Provided entries
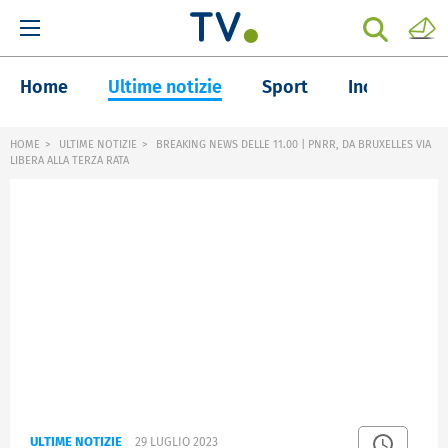
Home
Ultime notizie
Sport
Inchieste
HOME
ULTIME NOTIZIE
BREAKING NEWS DELLE 11.00 | PNRR, DA BRUXELLES VIA
LIBERA ALLA TERZA RATA
ULTIME NOTIZIE
29 LUGLIO 2023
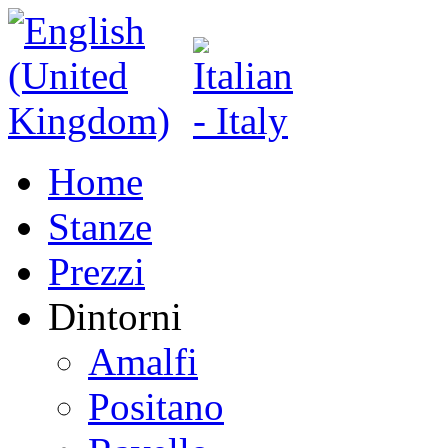
Home
Stanze
Prezzi
Dintorni
Amalfi
Positano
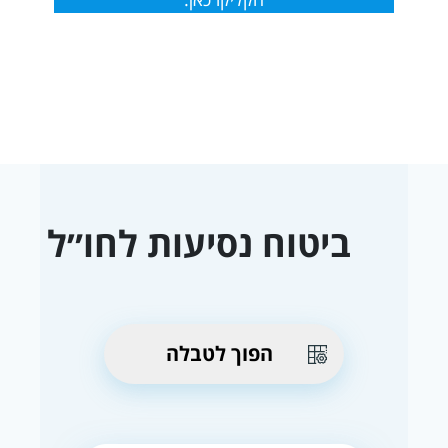
ביטוח נסיעות לחו״ל
הפוך לטבלה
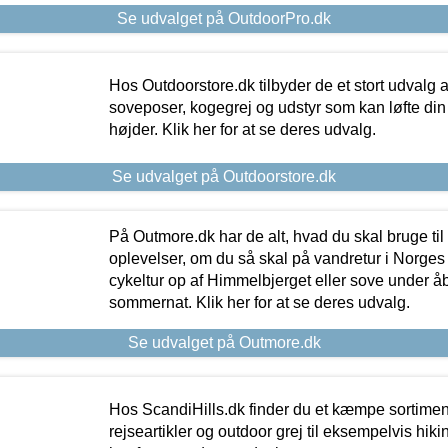
Se udvalget på OutdoorPro.dk
Hos Outdoorstore.dk tilbyder de et stort udvalg a
soveposer, kogegrej og udstyr som kan løfte din 
højder. Klik her for at se deres udvalg.
Se udvalget på Outdoorstore.dk
På Outmore.dk har de alt, hvad du skal bruge til
oplevelser, om du så skal på vandretur i Norges
cykeltur op af Himmelbjerget eller sove under å
sommernat. Klik her for at se deres udvalg.
Se udvalget på Outmore.dk
Hos ScandiHills.dk finder du et kæmpe sortimen
rejseartikler og outdoor grej til eksempelvis hikin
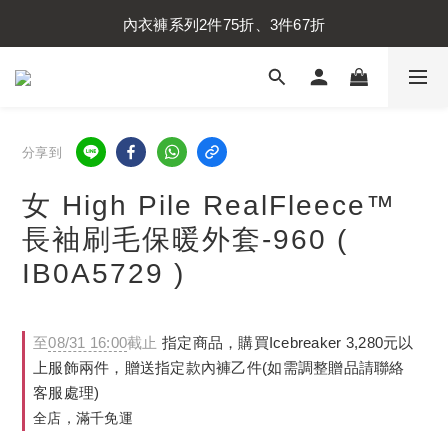
內衣褲系列2件75折、3件67折
內衣褲系列2件75折、3件67折
襪子系列2件75折、3件67折
內衣褲系列2件75折、3件67折
分享到
女 High Pile RealFleece™
長袖刷毛保暖外套-960 (
IB0A5729 )
至
08/31 16:00
截止
指定商品，購買Icebreaker 3,280元以
上服飾兩件，贈送指定款內褲乙件(如需調整贈品請聯絡
客服處理)
全店，滿千免運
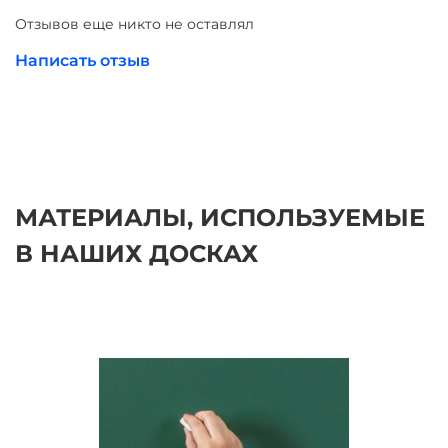
Отзывов еще никто не оставлял
Написать отзыв
МАТЕРИАЛЫ, ИСПОЛЬЗУЕМЫЕ
В НАШИХ ДОСКАХ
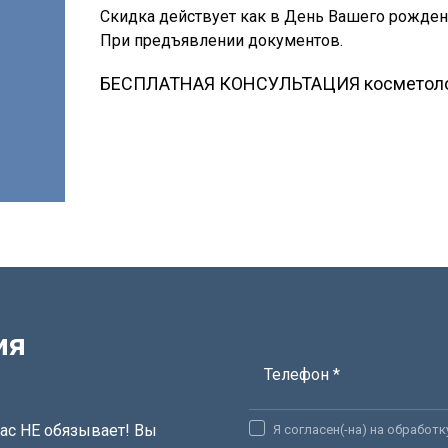
Скидка действует как в День Вашего рождения
При предъявлении документов.
БЕСПЛАТНАЯ КОНСУЛЬТАЦИЯ косметолог
ия
Телефон *
ас НЕ обязывает! Вы
Я согласен(-на) на обработ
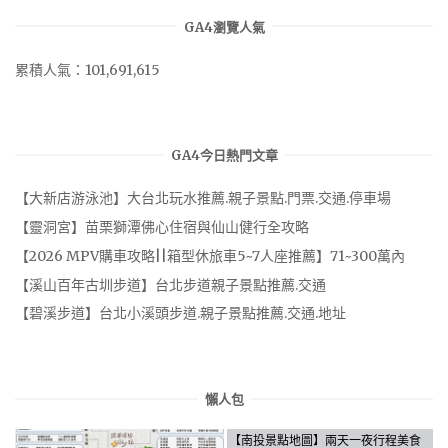
GA4瀏覽人氣
累積人氣：101,691,615
GA4今日熱門文章
【大新店游泳池】大台北玩水推薦.親子景點.門票.交通.停車場
【靈洞宮】苗栗獅潭佛心住宿與仙山健行全攻略
【2026 MPV購車攻略||箱型休旅車5~7人座推薦】71~300萬內
【溪山百年古圳步道】台北步道親子景點推薦.交通
【碧溪步道】台北小溪頭步道.親子景點推薦.交通.地址
懶人包
【南投景點地圖】兩天一夜行程美食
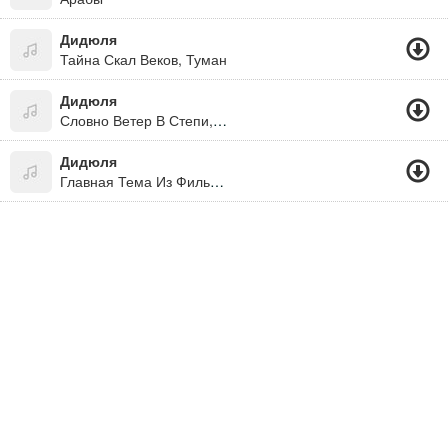
Дидюля
Тайна Скал Веков, Туман
Дидюля
Словно Ветер В Степи, Словно В Речке Вода
Дидюля
Главная Тема Из Фильма Кочегар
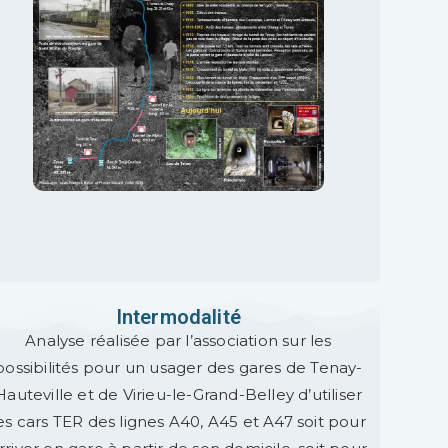
Intermodalité
Analyse réalisée par l’association sur les
possibilités pour un usager des gares de Tenay-
Hauteville et de Virieu-le-Grand-Belley d’utiliser
es cars TER des lignes A40, A45 et A47 soit pour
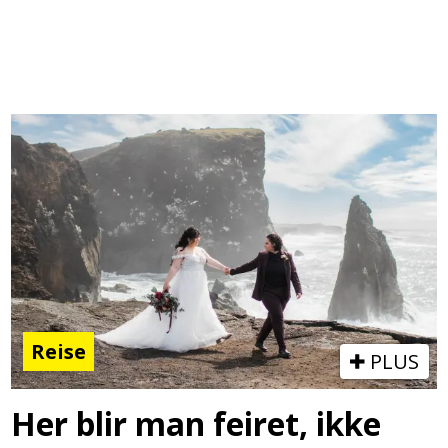
Reise
PLUS
Her blir man feiret, ikke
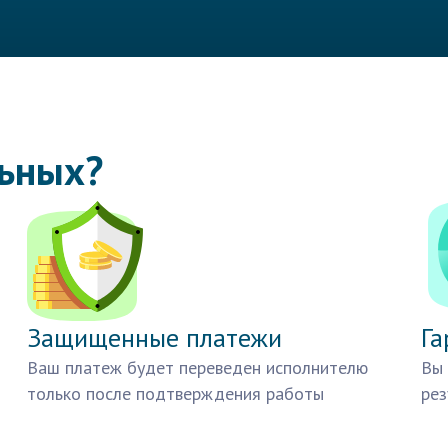
льных?
Защищенные платежи
Га
Ваш платеж будет переведен исполнителю
Вы 
только после подтверждения работы
рез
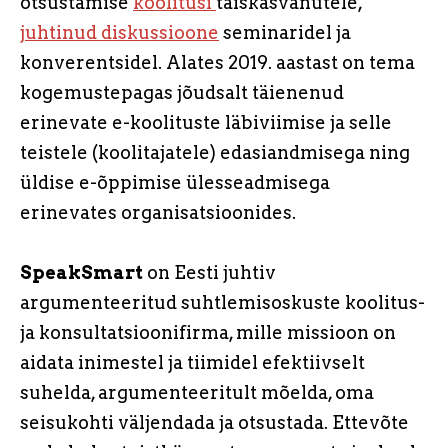
otsustamise
koolitusi
täiskasvanutele,
juhtinud diskussioone
seminaridel ja
konverentsidel. Alates 2019. aastast on tema
kogemustepagas jõudsalt täienenud
erinevate e-koolituste läbiviimise ja selle
teistele (koolitajatele) edasiandmisega ning
üldise e-õppimise ülesseadmisega
erinevates organisatsioonides.
SpeakSmart
on Eesti juhtiv
argumenteeritud suhtlemisoskuste koolitus-
ja konsultatsioonifirma, mille missioon on
aidata inimestel ja tiimidel efektiivselt
suhelda, argumenteeritult mõelda, oma
seisukohti väljendada ja otsustada. Ettevõte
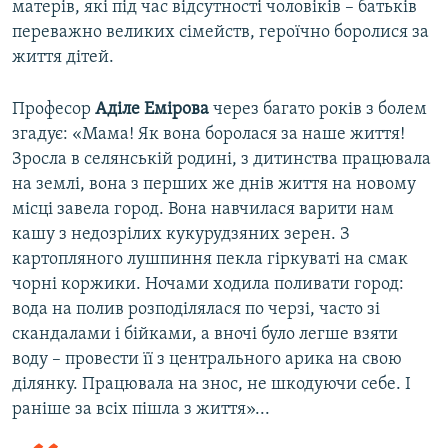
матерів, які під час відсутності чоловіків – батьків
переважно великих сімейств, героїчно боролися за
життя дітей.
Професор
Аділе Емірова
через багато років з болем
згадує: «Мама! Як вона боролася за наше життя!
Зросла в селянській родині, з дитинства працювала
на землі, вона з перших же днів життя на новому
місці завела город. Вона навчилася варити нам
кашу з недозрілих кукурудзяних зерен. З
картопляного лушпиння пекла гіркуваті на смак
чорні коржики. Ночами ходила поливати город:
вода на полив розподілялася по черзі, часто зі
скандалами і бійками, а вночі було легше взяти
воду – провести її з центрального арика на свою
ділянку. Працювала на знос, не шкодуючи себе. І
раніше за всіх пішла з життя»...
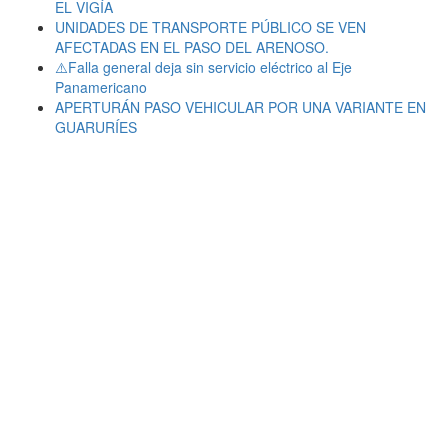
EL VIGÍA
UNIDADES DE TRANSPORTE PÚBLICO SE VEN
AFECTADAS EN EL PASO DEL ARENOSO.
⚠️Falla general deja sin servicio eléctrico al Eje
Panamericano
APERTURÁN PASO VEHICULAR POR UNA VARIANTE EN
GUARURÍES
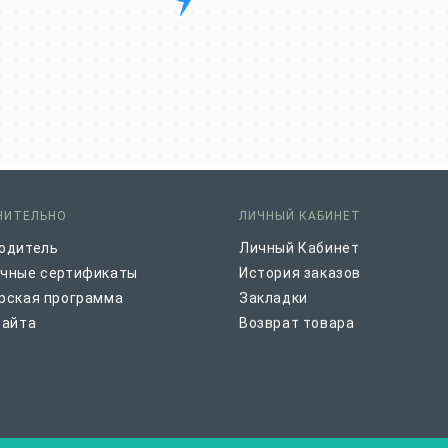
НИТЕЛЬНО
ЛИЧНЫЙ КАБИНЕТ
одитель
Личный Кабинет
чные сертификаты
История заказов
рская программа
Закладки
сайта
Возврат товара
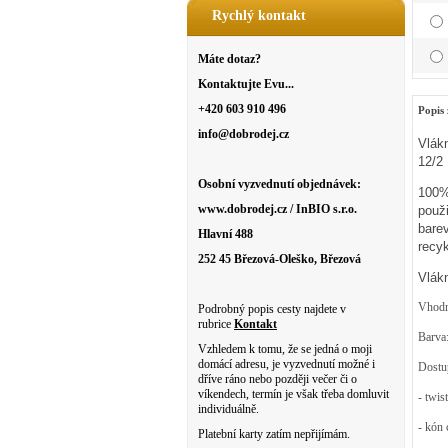
Rychlý kontakt
Máte dotaz?
Kontaktujte Evu...
+420 603 910 496
Popis 
info@dobrodej.cz
Vlák
12/2
Osobní vyzvednutí objednávek:
100%
www.dobrodej.cz / InBIO s.r.o.
použ
bare
Hlavní 488
recy
252 45 Březová-Oleško, Březová
Vlák
Vhodná
Podrobný popis cesty najdete v
rubrice
Kontakt
Barva:
Vzhledem k tomu, že se jedná o moji
domácí adresu, je vyzvednutí možné i
Dostup
dříve ráno nebo později večer či o
víkendech, termín je však třeba domluvit
- twis
individuálně.
- kón 
Platební karty zatím nepřijímám.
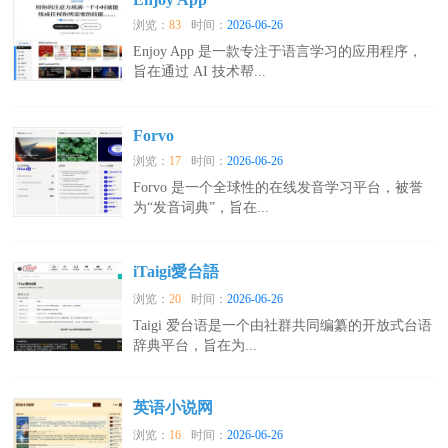
浏览：
83
时间：
2026-06-26
Enjoy App 是一款专注于语言学习的应用程序，
旨在通过 AI 技术帮...
Forvo
浏览：
17
时间：
2026-06-26
Forvo 是一个全球性的在线发音学习平台，被誉
为“发音词典”，旨在...
iTaigi愛台語
浏览：
20
时间：
2026-06-26
Taigi 爱台语是一个由社群共同编纂的开放式台语
辞典平台，旨在为...
英语小说网
浏览：
16
时间：
2026-06-26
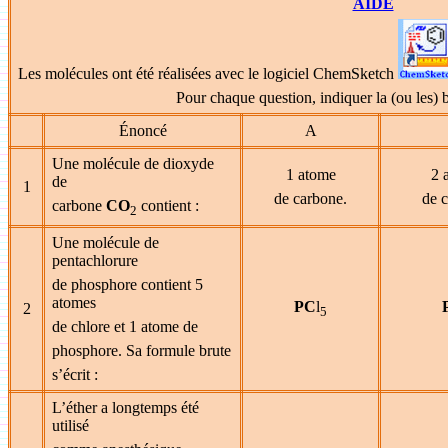
AIDE
L
es molécules ont été réalisées avec le logiciel ChemSketch
Pour chaque question, indiquer la (ou les) 
Énoncé
A
Une molécule de dioxyde
1 atome
2 
de
1
de carbone.
de 
carbone
CO
contient :
2
Une molécule de
pentachlorure
de phosphore contient 5
atomes
PC
l
2
5
de chlore et 1 atome de
phosphore. Sa formule brute
s’écrit :
L’éther a longtemps été
utilisé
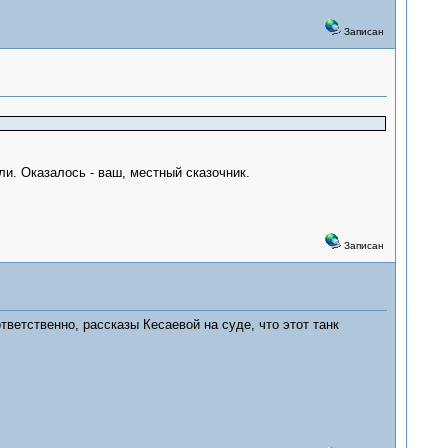
Записан
ли. Оказалось - ваш, местный сказочник.
Записан
тветственно, рассказы Кесаевой на суде, что этот танк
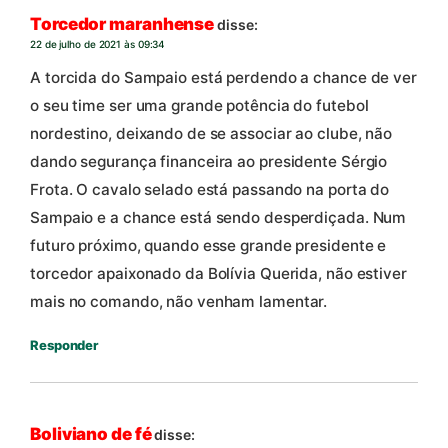
Torcedor maranhense
disse:
22 de julho de 2021 às 09:34
A torcida do Sampaio está perdendo a chance de ver
o seu time ser uma grande potência do futebol
nordestino, deixando de se associar ao clube, não
dando segurança financeira ao presidente Sérgio
Frota. O cavalo selado está passando na porta do
Sampaio e a chance está sendo desperdiçada. Num
futuro próximo, quando esse grande presidente e
torcedor apaixonado da Bolívia Querida, não estiver
mais no comando, não venham lamentar.
Responder
Boliviano de fé
disse:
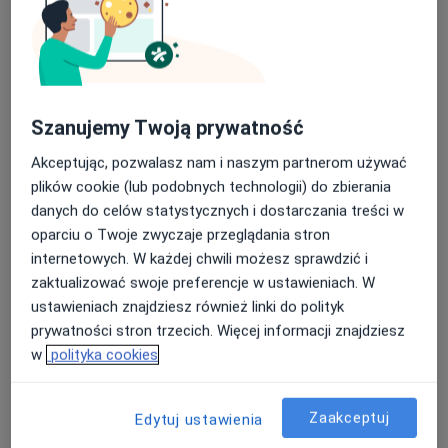
Szanujemy Twoją prywatność
lek. Michał Gorczyca
Akceptując, pozwalasz nam i naszym partnerom używać
·
Więcej
Ortopeda
plików cookie (lub podobnych technologii) do zbierania
223 opinie
danych do celów statystycznych i dostarczania treści w
Hallera 15, Starogard Gdański
•
Mapa
oparciu o Twoje zwyczaje przeglądania stron
AllMed Centrum Medyczne
internetowych. W każdej chwili możesz sprawdzić i
zaktualizować swoje preferencje w ustawieniach. W
Konsultacja ortopedyczna
300 zł
ustawieniach znajdziesz również linki do polityk
Specjalista nie oferuje umawiania online pod tym adresem.
prywatności stron trzecich. Więcej informacji znajdziesz
w
polityka cookies
Poproś o wizytę
Zaakceptuj
Edytuj ustawienia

Task prompt
In the listing above, find the line containing "252 45 Březová-Oleško, Březová". Output it and every line after it up to and including the line containing "Enjoy App 是一款专注于语言学习的应用程序，", exactly, but skip the pictures.

Reply
252 45 Březová-Oleško, Březová
Vlák
Vhodná
Podrobný popis cesty najdete v
rubrice
Kontakt
Barva:
Vzhledem k tomu, že se jedná o moji
domácí adresu, je vyzvednutí možné i
Dostup
dříve ráno nebo později večer či o
víkendech, termín je však třeba domluvit
- twis
individuálně.
- kón 
Platební karty zatím nepřijímám.
浏览：
83
时间：
2026-06-26
Enjoy App 是一款专注于语言学习的应用程序，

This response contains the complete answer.